The opening keynote was given by Sol Rashidi. Her four lessons are a guiding light for anyone looking to execute at their best across an ever more complicated and changing organization. I believe these are foundational to the culture of successful data teams;

  • Process over Perfection - The more effectively an organization can apply their choice of methods (waterfall, agile, hybrid) focusing on incremental movement forward, the more progress they will see over the long term.
  • Relationships over Recognition - Building trust is paramount to affect change in an organization, data teams should leverage their data to open doors and showcase how they can assist other teams and never use their data or insights to blindside leaders or teams.
  • Preservation over Pride - Be humble to be engaged. It builds trust and ensures that you can drive the adoption of the capabilities you build for the organization.
  • Collaboration over Control - Every organization has their own challenges in determining the right mix of centralized or federated control and execution. Those with patience and broad organizational relationships will see success over those who push for control or centralized rapid decision-making.

Data quality was a part of multiple sessions, a theme of growing importance in many organizations as they rely on more data, increase their data diversity and look to invest in AI. Santona Tuli led a session focusing on how to establish the right standards, metrics and processes for data quality. She believes that "process-driven is better than data-driven" which resonated with me. Ensuring the alignment of your data quality metrics to your business process ensures teams across the organization know the why of measuring data quality and the how of constant improvement. She shared best practices including a focus on proactive data correction, implementation of observability capabilities across your enterprise data landscape and documentation on how data evolves through systems and processes. All key components to provide ongoing visibility to improve data quality.

Many sessions focused on the topic of 'business value'. Each took a different form for how to measure or communicate value. Ron Itelman led a session regarding data products and their effectiveness as a tool to drive alignment across organizations. He shared multiple tools from his toolbox to help define and manage data products.

Very few decisions in the technology world are binary. When these decisions intersect with the priorities and tradeoffs of the business, the number that can be a binary decision goes down further. Continuums provide us with a tool for effective collaboration for empowering decision-making across an organization that balances speed with business requirements including revenue growth, market pressures, compliance, uniformity and speed. This is a great visual tool for collaboration sessions where teams are working to define and document their place on a spectrum of decision-making and considerations for biasing one direction or the other.

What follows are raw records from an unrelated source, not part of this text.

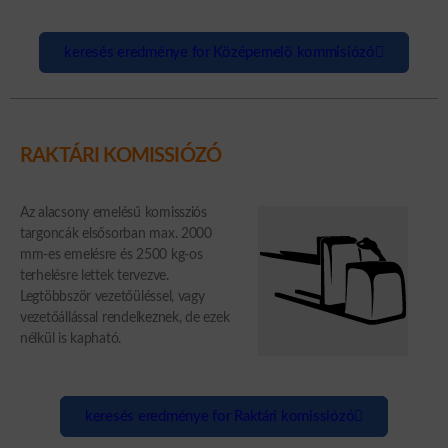
keresés eredménye for Középemelö kommisiózó
RAKTÁRI KOMISSIÓZÓ
Az alacsony emelésű komissziós
targoncák elsősorban max. 2000
mm-es emelésre és 2500 kg-os
terhelésre lettek tervezve.
Legtöbbször vezetőüléssel, vagy
vezetőállással rendelkeznek, de ezek
nélkül is kapható.
keresés eredménye for Raktári komissiózó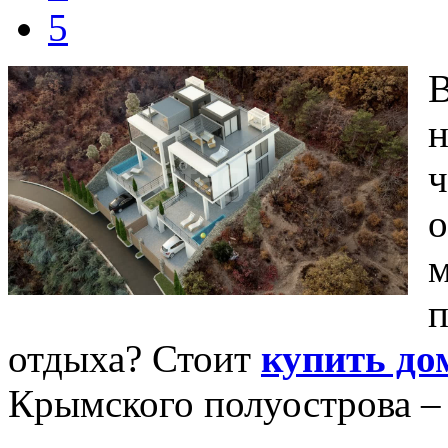
5
В
н
ч
о
м
п
отдыха? Стоит
купить до
Крымского полуострова –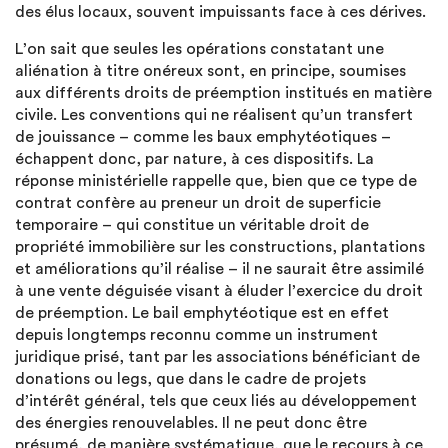
des élus locaux, souvent impuissants face à ces dérives.
L’on sait que seules les opérations constatant une
aliénation à titre onéreux sont, en principe, soumises
aux différents droits de préemption institués en matière
civile. Les conventions qui ne réalisent qu’un transfert
de jouissance – comme les baux emphytéotiques –
échappent donc, par nature, à ces dispositifs. La
réponse ministérielle rappelle que, bien que ce type de
contrat confère au preneur un droit de superficie
temporaire – qui constitue un véritable droit de
propriété immobilière sur les constructions, plantations
et améliorations qu’il réalise – il ne saurait être assimilé
à une vente déguisée visant à éluder l’exercice du droit
de préemption. Le bail emphytéotique est en effet
depuis longtemps reconnu comme un instrument
juridique prisé, tant par les associations bénéficiant de
donations ou legs, que dans le cadre de projets
d’intérêt général, tels que ceux liés au développement
des énergies renouvelables. Il ne peut donc être
présumé, de manière systématique, que le recours à ce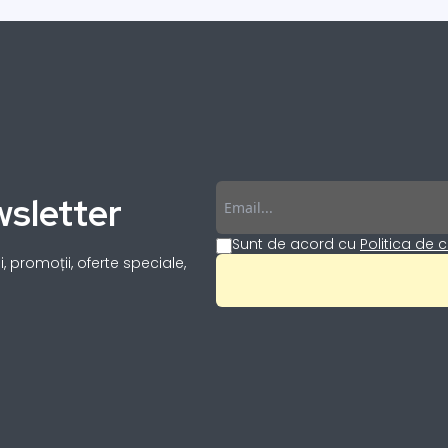
Email
sletter
Sunt de acord cu
Politica de c
, promoții, oferte speciale,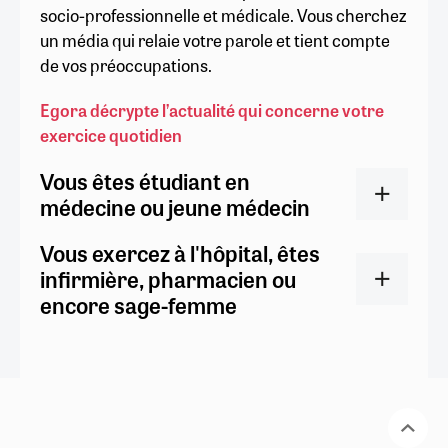
socio-professionnelle et médicale. Vous cherchez
un média qui relaie votre parole et tient compte
de vos préoccupations.
Egora décrypte l’actualité qui concerne votre
exercice quotidien
Vous êtes étudiant en
médecine ou jeune médecin
Vous exercez à l'hôpital, êtes
infirmière, pharmacien ou
encore sage-femme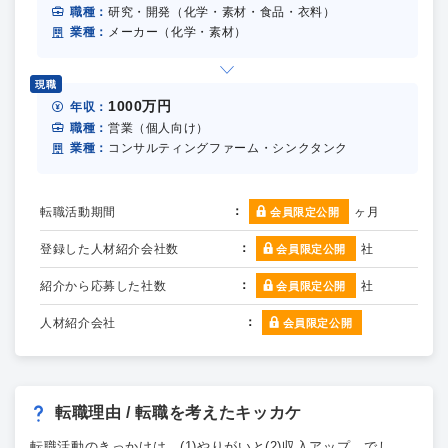
職種：
研究・開発（化学・素材・食品・衣料）
業種：
メーカー（化学・素材）
現職
1000万円
年収：
職種：
営業（個人向け）
業種：
コンサルティングファーム・シンクタンク
転職活動期間
ヶ月
会員限定公開
登録した人材紹介会社数
社
会員限定公開
紹介から応募した社数
社
会員限定公開
人材紹介会社
会員限定公開
転職理由 / 転職を考えたキッカケ
転職活動のきっかけは、(1)やりがいと(2)収入アップ、でし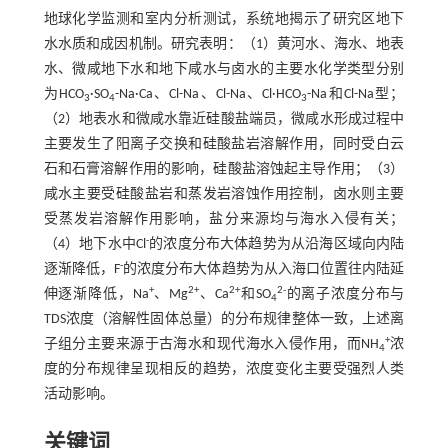
地球化学监测和室内分析测试，系统地揭示了研究区地下
水水质和成因机制。研究表明：（1）黄河水、海水、地表
水、微咸地下水和地下咸水与卤水的主要水化学类型分别
为HCO
·SO
-Na·Ca、Cl-Na、Cl-Na、Cl·HCO
-Na和Cl-Na型；
3
4
3
（2）地表水和微咸水靠近硅酸盐端员，微咸水形成过程中
主要发生了阳离子交换和硅酸盐岩溶解作用，同时受白云
石和石膏溶解作用的影响，硅酸盐溶蚀起主导作用；（3）
咸水主要受硅酸盐岩和蒸发岩溶蚀作用控制，卤水则主要
受蒸发岩溶解作用影响，盐分来源均与海水入侵有关；
-
（4）地下水中Cl
的浓度分布大体趋势为从沿海区域向内陆
-
逐渐降低，F
的浓度分布大体趋势为从入海口位置往内陆延
+
2+
2+
2-
伸逐渐降低，Na
、Mg
、Ca
和SO
的离子浓度分布与
4
TDS浓度（溶解性固体总量）的分布规律整体一致，上述离
+
子组分主要来源于古海水和现代海水入侵作用，而NH
浓
4
度的分布规律呈现相反的趋势，浓度变化主要受强烈人类
活动影响。
关键词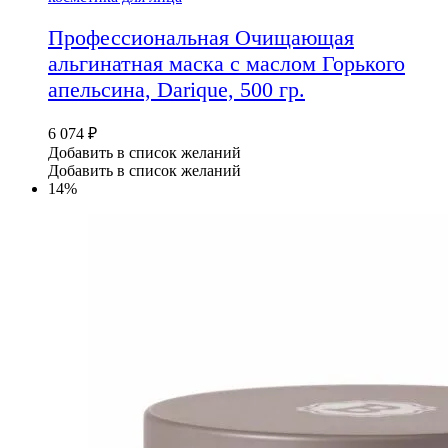
Профессиональная Очищающая
альгинатная маска с маслом Горького
апельсина, Darique, 500 гр.
6 074
₽
Добавить в список желаний
Добавить в список желаний
14%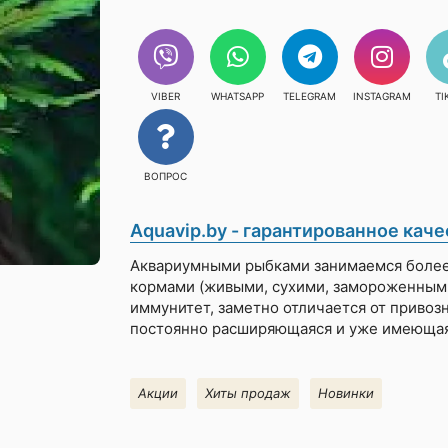
VIBER
WHATSAPP
TELEGRAM
INSTAGRAM
TI
ВОПРОС
Aquavip.by - гарантированное каче
Аквариумными рыбками
занимаемся более 
кормами (живыми, сухими, замороженными)
иммунитет, заметно отличается от привоз
постоянно расширяющаяся и уже имеющаяс
Акции
Хиты продаж
Новинки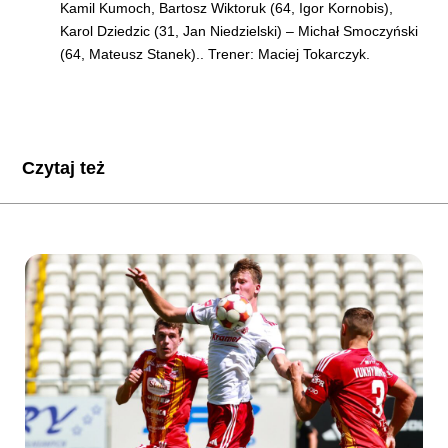
Kamil Kumoch, Bartosz Wiktoruk (64, Igor Kornobis),
Karol Dziedzic (31, Jan Niedzielski) – Michał Smoczyński
(64, Mateusz Stanek).. Trener: Maciej Tokarczyk.
Czytaj też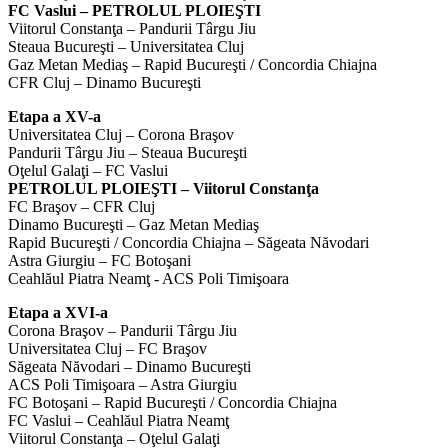
FC Vaslui – PETROLUL PLOIEŞTI
Viitorul Constanţa – Pandurii Târgu Jiu
Steaua Bucureşti – Universitatea Cluj
Gaz Metan Mediaş – Rapid Bucureşti / Concordia Chiajna
CFR Cluj – Dinamo Bucureşti
Etapa a XV-a
Universitatea Cluj – Corona Braşov
Pandurii Târgu Jiu – Steaua Bucureşti
Oţelul Galaţi – FC Vaslui
PETROLUL PLOIEŞTI – Viitorul Constanţa
FC Braşov – CFR Cluj
Dinamo Bucureşti – Gaz Metan Mediaş
Rapid Bucureşti / Concordia Chiajna – Săgeata Năvodari
Astra Giurgiu – FC Botoşani
Ceahlăul Piatra Neamţ - ACS Poli Timişoara
Etapa a XVI-a
Corona Braşov – Pandurii Târgu Jiu
Universitatea Cluj – FC Braşov
Săgeata Năvodari – Dinamo Bucureşti
ACS Poli Timişoara – Astra Giurgiu
FC Botoşani – Rapid Bucureşti / Concordia Chiajna
FC Vaslui – Ceahlăul Piatra Neamţ
Viitorul Constanţa – Oţelul Galaţi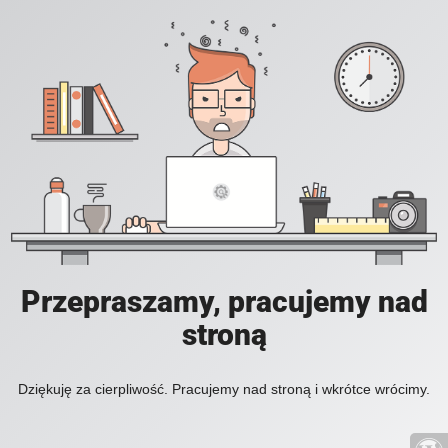
Przepraszamy, pracujemy nad
stroną
Dziękuję za cierpliwość. Pracujemy nad stroną i wkrótce wrócimy.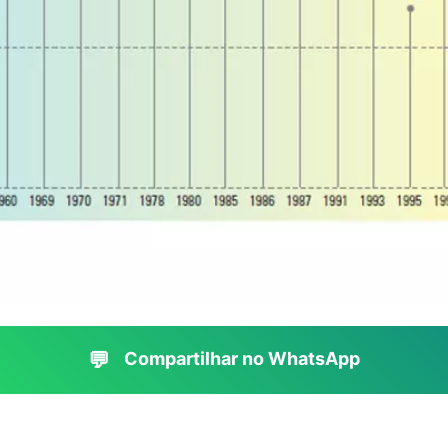
💬
Compartilhar no WhatsApp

The second tool he shared was the Success Spectrum. I appreciate this for both its communication detail and simplicity. The idea that you can easily showcase elements being built into a data product over time is powerful. It communicates clear priorities to engineering teams, sets expectations with data consumers and allows for spirited discussion about the sequencing of work and the impact each tradeoff will have on key objectives.

The final major theme I observed was leadership in data. Often data teams are seen as plumbing for an organization making career growth difficult for data professionals. Aaron Wilkerson gave a passionate talk where he shared his tools for "changing the narrative" of how you are perceived within an organization. Giving data practitioners new tools to evolve into more strategic engagement and language. Aaron hit on a key challenge data teams experience daily which is how to effectively showcase the value we deliver to business teams and create business partners that want to invest more in their data teams. His approach to "changing the narrative", being diligent in how you ask questions, and the language you use will create trust with executives and showcase you as a leader with a clear strategy on execution that aligns with the prioritized needs of the business.

See you all next year at Data Day Texas 2025.